▶ Tarefas a resolver
[1] No trecho sobre a denúncia da PGR, reescreva em forma de lista o parágrafo que começa com "Na segunda-feira (22)", mantendo os fatos principais.
[2] Responda com base no trecho sobre a denúncia da PGR:
(a) Segundo os especialistas ouvidos pelo Valor Econômico, a permanência dos dois nos EUA impede que eles respondam às investigações no Brasil?
(b) Em que dia a PGR fez a acusação?
(c) Sob qual jurisdição Eduardo e Figueiredo dizem viver?

▶ Trecho fornecido

A denúncia da Procuradoria-Geral da República (PGR) contra Eduardo Bolsonaro (PL-SP) e Paulo Figueiredo, por coação no âmbito do processo relacionado à trama golpista, levantou dúvidas sobre os efeitos da permanência dos dois nos Estados Unidos. Especialistas consultados pelo Valor Econômico afirmam que essa situação pode dificultar algumas ações da Justiça brasileira, mas não impede que ambos respondam às investigações no Brasil.
Na segunda-feira (22), a PGR acusou Eduardo e Figueiredo de tentarem influenciar o Supremo Tribunal Federal (STF), em especial o ministro Alexandre de Moraes, por meio de articulações realizadas nos EUA. Em resposta, eles divulgaram uma nota classificando a denúncia como “mais uma denúncia fajuta dos lacaios de Alexandre de Moraes na PGR” e ressaltaram que vivem “sob a jurisdição da Constituição americana”.

▶ Conteúdo do material
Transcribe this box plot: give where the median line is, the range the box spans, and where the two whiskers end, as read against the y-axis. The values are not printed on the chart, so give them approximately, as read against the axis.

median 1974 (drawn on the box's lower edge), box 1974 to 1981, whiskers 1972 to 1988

▶ Respostas do exercício
[1]
- Na segunda-feira (22), a PGR acusou Eduardo e Figueiredo de tentar influenciar o STF, principalmente o ministro Alexandre de Moraes.
- Segundo a acusação, isso foi feito por meio de articulações nos EUA.
- Em nota, os dois chamaram a denúncia de "mais uma denúncia fajuta dos lacaios de Alexandre de Moraes na PGR".
- Também destacaram que vivem "sob a jurisdição da Constituição americana".

[2]
(a) Não. A permanência pode dificultar algumas ações da Justiça brasileira, mas não impede que os dois respondam às investigações no Brasil.
(b) Na segunda-feira (22).
(c) Sob a jurisdição da Constituição americana.